* [LESETEXT]
Der Krieg jedoch ging weiter. Preußen besiegte Österreich am 3. Juli bei Königgrätz, später wurde in Prag Frieden geschlossen - unter französischer und russischer Beteiligung.

Frieden gab es auch mit den süddeutschen Staaten. Einige Länder mussten Kriegsentschädigungen zahlen. Preußen einverleibte sich Hannover, Kurhessen, Nassau und die freie Stadt Frankfurt. Der Deutsche Bund war dadurch Geschichte. Es folgte der Norddeutsche Bund unter Federführung Preußens, der vier Jahre später - 1871 - die Einheit des Reiches zur Folge hatte.

Aber keiner der Friedensverträge konnte den Streit um die Annexion Hannovers beenden, so Wettig.

* [BEREITGESTELLTE DATEN]
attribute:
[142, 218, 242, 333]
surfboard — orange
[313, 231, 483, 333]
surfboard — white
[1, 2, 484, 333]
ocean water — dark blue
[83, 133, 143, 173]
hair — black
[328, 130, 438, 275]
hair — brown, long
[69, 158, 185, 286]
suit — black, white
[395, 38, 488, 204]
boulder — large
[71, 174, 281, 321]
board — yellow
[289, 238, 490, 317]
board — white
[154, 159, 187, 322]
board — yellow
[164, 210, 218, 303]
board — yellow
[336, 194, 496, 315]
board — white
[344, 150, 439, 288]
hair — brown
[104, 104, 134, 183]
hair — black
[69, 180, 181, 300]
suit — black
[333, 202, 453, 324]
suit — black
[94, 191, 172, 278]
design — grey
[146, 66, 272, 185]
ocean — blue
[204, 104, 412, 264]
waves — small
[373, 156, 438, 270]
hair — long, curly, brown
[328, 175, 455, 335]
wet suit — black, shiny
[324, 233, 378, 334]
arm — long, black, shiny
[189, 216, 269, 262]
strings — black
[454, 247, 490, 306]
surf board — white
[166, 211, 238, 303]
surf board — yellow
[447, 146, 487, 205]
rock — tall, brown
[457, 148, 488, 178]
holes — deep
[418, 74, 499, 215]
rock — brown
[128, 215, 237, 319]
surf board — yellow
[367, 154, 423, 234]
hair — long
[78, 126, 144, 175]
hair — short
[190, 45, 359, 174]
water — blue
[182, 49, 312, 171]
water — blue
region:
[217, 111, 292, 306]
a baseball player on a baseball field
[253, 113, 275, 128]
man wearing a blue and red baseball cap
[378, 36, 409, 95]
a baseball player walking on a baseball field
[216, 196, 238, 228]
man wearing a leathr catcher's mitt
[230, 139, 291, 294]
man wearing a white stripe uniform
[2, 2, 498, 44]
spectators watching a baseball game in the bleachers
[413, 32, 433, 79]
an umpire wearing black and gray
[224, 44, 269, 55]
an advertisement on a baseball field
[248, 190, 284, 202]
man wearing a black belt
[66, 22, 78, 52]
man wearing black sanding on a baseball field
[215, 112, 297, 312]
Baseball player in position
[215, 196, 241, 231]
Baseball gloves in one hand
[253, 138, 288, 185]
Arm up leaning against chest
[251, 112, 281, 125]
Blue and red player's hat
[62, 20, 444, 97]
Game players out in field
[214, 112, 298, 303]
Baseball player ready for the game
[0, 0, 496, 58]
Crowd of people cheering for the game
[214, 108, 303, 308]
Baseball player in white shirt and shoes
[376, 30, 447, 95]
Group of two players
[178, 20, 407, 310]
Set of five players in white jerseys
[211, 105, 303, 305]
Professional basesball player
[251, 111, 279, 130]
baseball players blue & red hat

* [AUFGABE A] Gib die Stelle aus dem Lesetext wortgetreu wieder, beginnend bei "Der Krieg jedoch" und fortlaufend bis einschließlich "zur Folge hatte.".
* [AUFGABE B] Übertrage den Satz "Preußen einverleibte sich Hannover, Kurhessen, Nassau und die freie Stadt Frankfurt." aus dem Lesetext ins Englische.

* [MUSTERLÖSUNG A]
Der Krieg jedoch ging weiter. Preußen besiegte Österreich am 3. Juli bei Königgrätz, später wurde in Prag Frieden geschlossen - unter französischer und russischer Beteiligung.

Frieden gab es auch mit den süddeutschen Staaten. Einige Länder mussten Kriegsentschädigungen zahlen. Preußen einverleibte sich Hannover, Kurhessen, Nassau und die freie Stadt Frankfurt. Der Deutsche Bund war dadurch Geschichte. Es folgte der Norddeutsche Bund unter Federführung Preußens, der vier Jahre später - 1871 - die Einheit des Reiches zur Folge hatte.

* [MUSTERLÖSUNG B] Prussia annexed Hanover, Electoral Hesse, Nassau and the free city of Frankfurt.